* [ABOUT THIS EXERCISE] Without adding or dropping anything, copy the entries below.

* [SOURCE DATA]
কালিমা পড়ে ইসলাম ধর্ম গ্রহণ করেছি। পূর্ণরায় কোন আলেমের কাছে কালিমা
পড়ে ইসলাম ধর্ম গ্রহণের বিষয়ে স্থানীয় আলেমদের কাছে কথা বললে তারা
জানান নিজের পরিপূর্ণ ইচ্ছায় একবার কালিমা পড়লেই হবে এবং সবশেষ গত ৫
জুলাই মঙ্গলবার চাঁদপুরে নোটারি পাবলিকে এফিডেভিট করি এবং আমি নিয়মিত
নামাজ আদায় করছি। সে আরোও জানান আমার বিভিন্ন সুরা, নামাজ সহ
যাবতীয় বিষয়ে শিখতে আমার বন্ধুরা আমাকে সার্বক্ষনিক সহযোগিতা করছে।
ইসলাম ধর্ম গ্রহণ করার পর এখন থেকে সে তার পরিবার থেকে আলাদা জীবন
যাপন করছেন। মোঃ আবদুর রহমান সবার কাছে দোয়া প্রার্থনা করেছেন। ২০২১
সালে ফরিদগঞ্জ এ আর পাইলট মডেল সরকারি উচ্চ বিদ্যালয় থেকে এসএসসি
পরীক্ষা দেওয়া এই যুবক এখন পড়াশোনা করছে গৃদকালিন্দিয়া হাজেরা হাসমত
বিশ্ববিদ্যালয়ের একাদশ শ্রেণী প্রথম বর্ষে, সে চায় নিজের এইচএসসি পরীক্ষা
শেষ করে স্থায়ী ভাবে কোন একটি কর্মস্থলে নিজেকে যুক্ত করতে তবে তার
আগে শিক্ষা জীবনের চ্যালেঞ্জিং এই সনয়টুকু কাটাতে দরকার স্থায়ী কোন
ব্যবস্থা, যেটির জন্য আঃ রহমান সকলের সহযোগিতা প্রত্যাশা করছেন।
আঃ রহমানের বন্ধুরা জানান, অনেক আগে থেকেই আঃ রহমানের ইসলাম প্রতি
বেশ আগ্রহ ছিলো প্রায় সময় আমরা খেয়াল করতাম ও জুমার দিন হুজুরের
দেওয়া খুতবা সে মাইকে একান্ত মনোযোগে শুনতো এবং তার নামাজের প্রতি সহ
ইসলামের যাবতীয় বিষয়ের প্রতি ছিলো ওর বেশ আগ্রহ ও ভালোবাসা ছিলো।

* [PROBLEM SOLUTION]
কালিমা পড়ে ইসলাম ধর্ম গ্রহণ করেছি। পূর্ণরায় কোন আলেমের কাছে কালিমা
পড়ে ইসলাম ধর্ম গ্রহণের বিষয়ে স্থানীয় আলেমদের কাছে কথা বললে তারা
জানান নিজের পরিপূর্ণ ইচ্ছায় একবার কালিমা পড়লেই হবে এবং সবশেষ গত ৫
জুলাই মঙ্গলবার চাঁদপুরে নোটারি পাবলিকে এফিডেভিট করি এবং আমি নিয়মিত
নামাজ আদায় করছি। সে আরোও জানান আমার বিভিন্ন সুরা, নামাজ সহ
যাবতীয় বিষয়ে শিখতে আমার বন্ধুরা আমাকে সার্বক্ষনিক সহযোগিতা করছে।
ইসলাম ধর্ম গ্রহণ করার পর এখন থেকে সে তার পরিবার থেকে আলাদা জীবন
যাপন করছেন। মোঃ আবদুর রহমান সবার কাছে দোয়া প্রার্থনা করেছেন। ২০২১
সালে ফরিদগঞ্জ এ আর পাইলট মডেল সরকারি উচ্চ বিদ্যালয় থেকে এসএসসি
পরীক্ষা দেওয়া এই যুবক এখন পড়াশোনা করছে গৃদকালিন্দিয়া হাজেরা হাসমত
বিশ্ববিদ্যালয়ের একাদশ শ্রেণী প্রথম বর্ষে, সে চায় নিজের এইচএসসি পরীক্ষা
শেষ করে স্থায়ী ভাবে কোন একটি কর্মস্থলে নিজেকে যুক্ত করতে তবে তার
আগে শিক্ষা জীবনের চ্যালেঞ্জিং এই সনয়টুকু কাটাতে দরকার স্থায়ী কোন
ব্যবস্থা, যেটির জন্য আঃ রহমান সকলের সহযোগিতা প্রত্যাশা করছেন।
আঃ রহমানের বন্ধুরা জানান, অনেক আগে থেকেই আঃ রহমানের ইসলাম প্রতি
বেশ আগ্রহ ছিলো প্রায় সময় আমরা খেয়াল করতাম ও জুমার দিন হুজুরের
দেওয়া খুতবা সে মাইকে একান্ত মনোযোগে শুনতো এবং তার নামাজের প্রতি সহ
ইসলামের যাবতীয় বিষয়ের প্রতি ছিলো ওর বেশ আগ্রহ ও ভালোবাসা ছিলো।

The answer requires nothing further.